The Medtronic Spinal Cord Stimulation System is the first and only implant for use in the treatment of chronic, intractable back and/or limb pain that is approved by the U.S. Food and Drug Administration for full-body Magnetic Resonance Imaging (MRI). The new technology opens the benefits of this pain therapy to many more people.

“Until now, a patient with a spinal cord stimulator system was not permitted to undergo an MRI due to safety concerns related to large magnetic fields and radio frequency energy,” says Dr. Kabbara. “In today’s medical practice, MRI examinations are necessary and routinely performed for diagnosis and clinical care. It is very likely that a patient with chronic pain, spinal disease, neurological and orthopedic disorders will require an MRI scan.”

In the past, the spinal cord stimulator device had to be surgically removed in order for a patient to have an MRI, or the patient had to find other options that weren’t always available to them.

Caraballo, who has had two major back surgeries in the past including laminectomy and fusion, said a trial run with an external spinal stimulator was dramatically encouraging.

“It was life-changing,” she says of the two weeks she wore the external stimulator. “It was the first I had slept right on through the night.

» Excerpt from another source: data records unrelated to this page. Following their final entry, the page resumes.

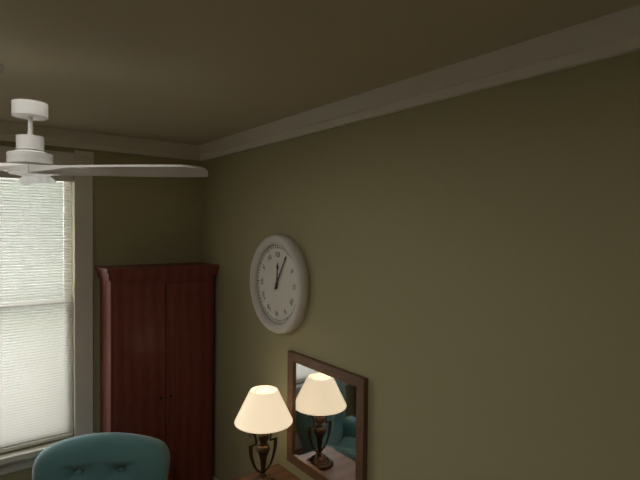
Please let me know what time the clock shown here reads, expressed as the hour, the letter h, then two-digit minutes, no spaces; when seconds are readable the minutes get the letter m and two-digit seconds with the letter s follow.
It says 12h05
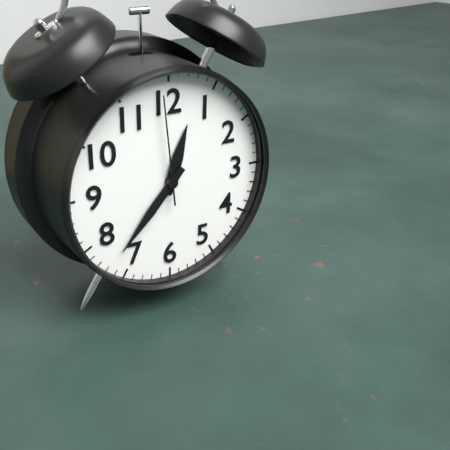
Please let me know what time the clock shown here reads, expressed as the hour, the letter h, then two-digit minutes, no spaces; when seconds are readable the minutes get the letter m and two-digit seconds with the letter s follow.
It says 12h37m59s
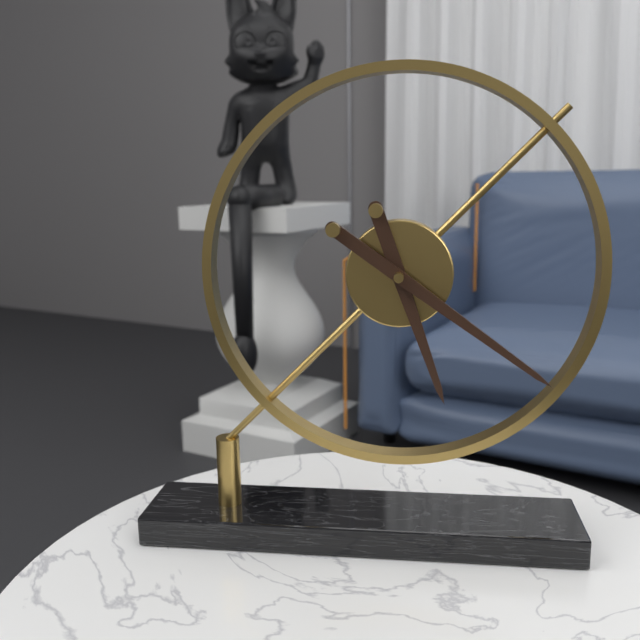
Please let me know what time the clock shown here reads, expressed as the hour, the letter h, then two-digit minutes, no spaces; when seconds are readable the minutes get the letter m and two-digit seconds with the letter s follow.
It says 5h21
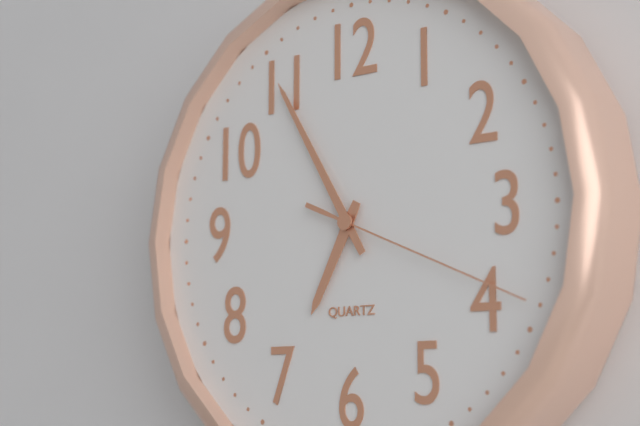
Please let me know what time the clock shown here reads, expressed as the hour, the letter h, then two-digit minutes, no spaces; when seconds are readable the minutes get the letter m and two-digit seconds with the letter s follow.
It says 6h55m19s
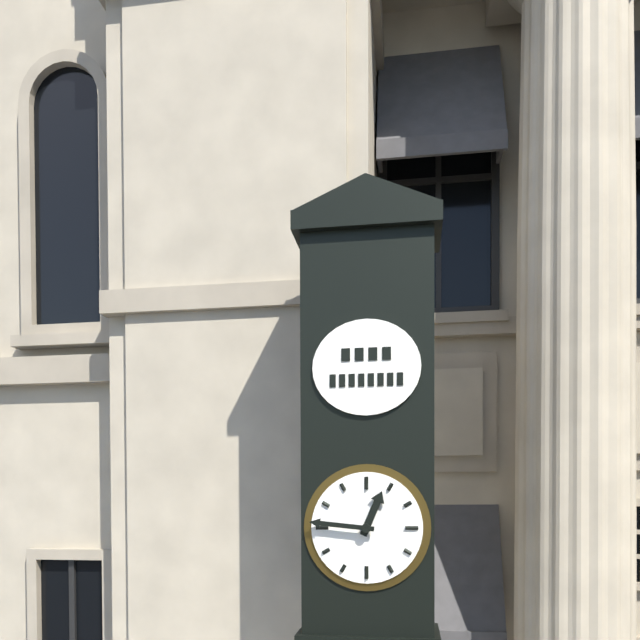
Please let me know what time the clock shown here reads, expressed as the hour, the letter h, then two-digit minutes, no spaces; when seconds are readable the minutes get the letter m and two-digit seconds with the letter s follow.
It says 12h46
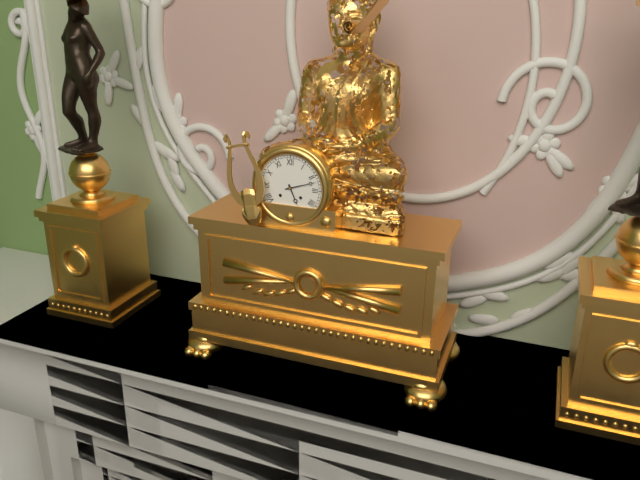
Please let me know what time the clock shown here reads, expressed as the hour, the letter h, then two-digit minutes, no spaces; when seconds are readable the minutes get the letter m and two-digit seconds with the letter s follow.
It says 5h12
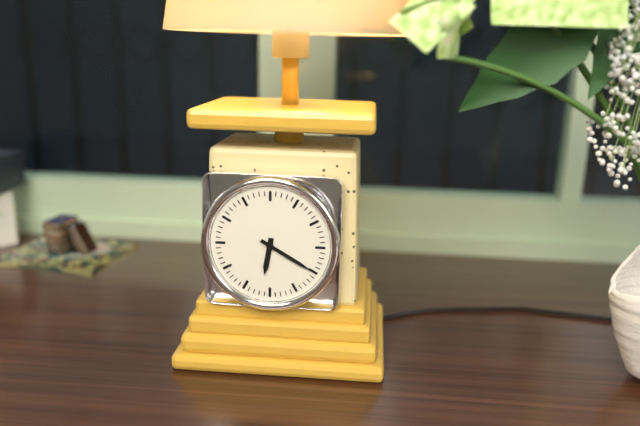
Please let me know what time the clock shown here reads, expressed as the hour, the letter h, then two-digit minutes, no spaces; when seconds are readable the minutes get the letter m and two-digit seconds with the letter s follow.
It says 6h20
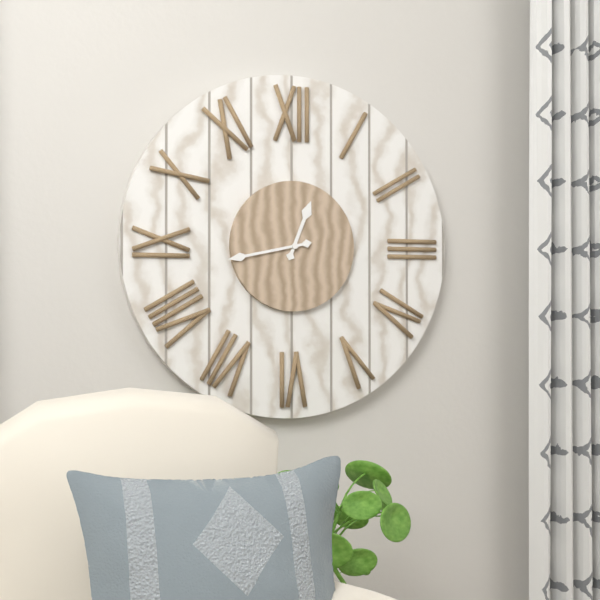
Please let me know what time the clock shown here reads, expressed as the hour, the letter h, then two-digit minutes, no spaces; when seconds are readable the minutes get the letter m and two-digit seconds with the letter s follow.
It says 12h43
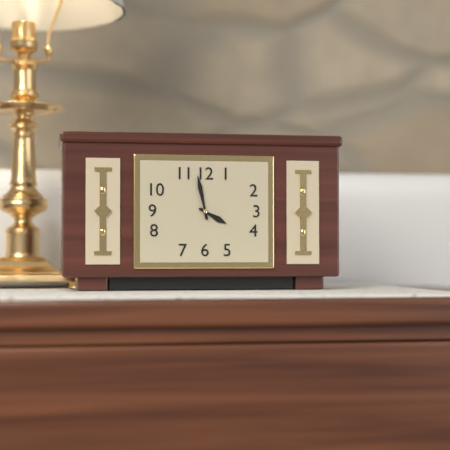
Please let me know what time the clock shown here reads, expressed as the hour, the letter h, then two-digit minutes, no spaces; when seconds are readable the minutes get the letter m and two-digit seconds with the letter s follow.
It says 3h58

By Thursday night, I had so much energy. I put on my high heels at work on Friday to see how that would work. I missed them so. I wore them all day.

“I sat through meetings with no pain. I like to go to movies, so we went to the movies on Saturday, to a bonfire and a football game. It was amazing. On Fridays, I would usually go straight home and go to bed. I didn’t realize how bad I was.

“People noticed. They said I was ‘glowing’ and looked younger.”

Today, Tracy reports she is feeling “great” and no longer experiencing the pain she had in the past. She has been cleared to return for work.